→ **Exercise 1**:
Decide whether each statement below agrees with the St. Andrew text. Answer yes or no for each and quote the words from the text that settle it.
(a) The Mount of Olives is said to be a Sabbath day's walk from the city.
(b) The notes say it is easy to know what became of Andrew later.
(c) The prayer asks the Holy Spirit to show sin the speaker still cannot admit.
→ **Exercise 2**: In the St. Andrew text, who is named as joining the people in the upstairs room in prayer? List all of them.
→ **Exercise 3**: Write out everything in the St. Andrew text from "Acts 1:13-15 (ESV)" down to "to many people.".

==== Text shown

My Lord God, creator of all that is, king of all who live, mighty in power and abundant in love beyond human imagination; I enter your presence in the sorrow of my sins against you, confessing all that I have done against your holy Word. I have offended you; I have harmed my neighbor; I have harmed myself. My attempts to hide my sin from others and to rationalize it to myself are futile: For you know all things.

I admit the sin I have tried to hide. And where I still cannot admit it, I ask your Holy Spirit to show it to me. I confess and deeply repent the heartbreak, worry, and sorrow I have caused to you, to others, to myself.

Forgive me for all of my sin, merciful God, through the mystery of salvation, by your grace that came through your only Son, Jesus Christ. From the bottom of my heart, I swear my love for Him. He is my Lord and my Savior, and I cast myself utterly upon your mercy in His name.
Amen.


Acts 1:13-15 (ESV)
St. Andrew

Then they returned to Jerusalem from the hill called the Mount of Olives, a Sabbath day’s walk [a little less than a mile] from the city. When they arrived, they went upstairs to the room where they were staying. Those present were Peter, John, James and Andrew; Philip and Thomas, Bartholomew and Matthew; James son of Alphaeus and Simon the Zealot, and Judas son of James. They all joined together constantly in prayer, along with the women and Mary the mother of Jesus, and with his brothers.


Notes on the Scripture

This meeting, recorded in the first chapter of Acts, is (to the best of my knowledge) the last mention of Andrew in the Bible. Although it is difficult and perhaps impossible to know what actually became of Andrew thereafter, without doubt he traveled widely and actively spread Christ’s Gospel to many people.

========
==== Dataset content

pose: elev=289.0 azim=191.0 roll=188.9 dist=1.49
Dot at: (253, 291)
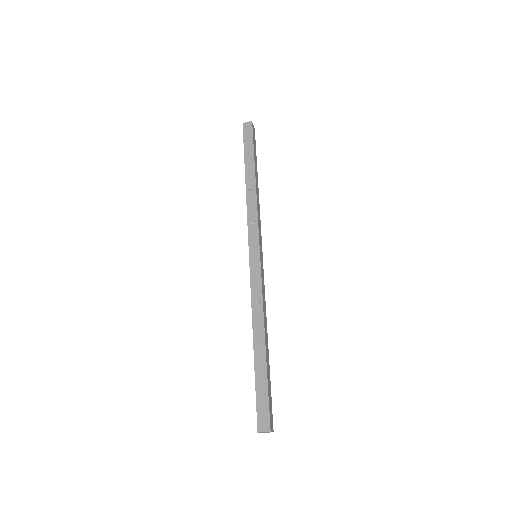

========

→ **Written solution 1**:
(a) Yes: "a Sabbath day’s walk [a little less than a mile] from the city"
(b) No: "it is difficult and perhaps impossible to know what actually became of Andrew thereafter"
(c) Yes: "And where I still cannot admit it, I ask your Holy Spirit to show it to me."

→ **Written solution 2**:
- the women
- Mary the mother of Jesus
- his brothers

→ **Written solution 3**:
Acts 1:13-15 (ESV)
St. Andrew

Then they returned to Jerusalem from the hill called the Mount of Olives, a Sabbath day’s walk [a little less than a mile] from the city. When they arrived, they went upstairs to the room where they were staying. Those present were Peter, John, James and Andrew; Philip and Thomas, Bartholomew and Matthew; James son of Alphaeus and Simon the Zealot, and Judas son of James. They all joined together constantly in prayer, along with the women and Mary the mother of Jesus, and with his brothers.


Notes on the Scripture

This meeting, recorded in the first chapter of Acts, is (to the best of my knowledge) the last mention of Andrew in the Bible. Although it is difficult and perhaps impossible to know what actually became of Andrew thereafter, without doubt he traveled widely and actively spread Christ’s Gospel to many people.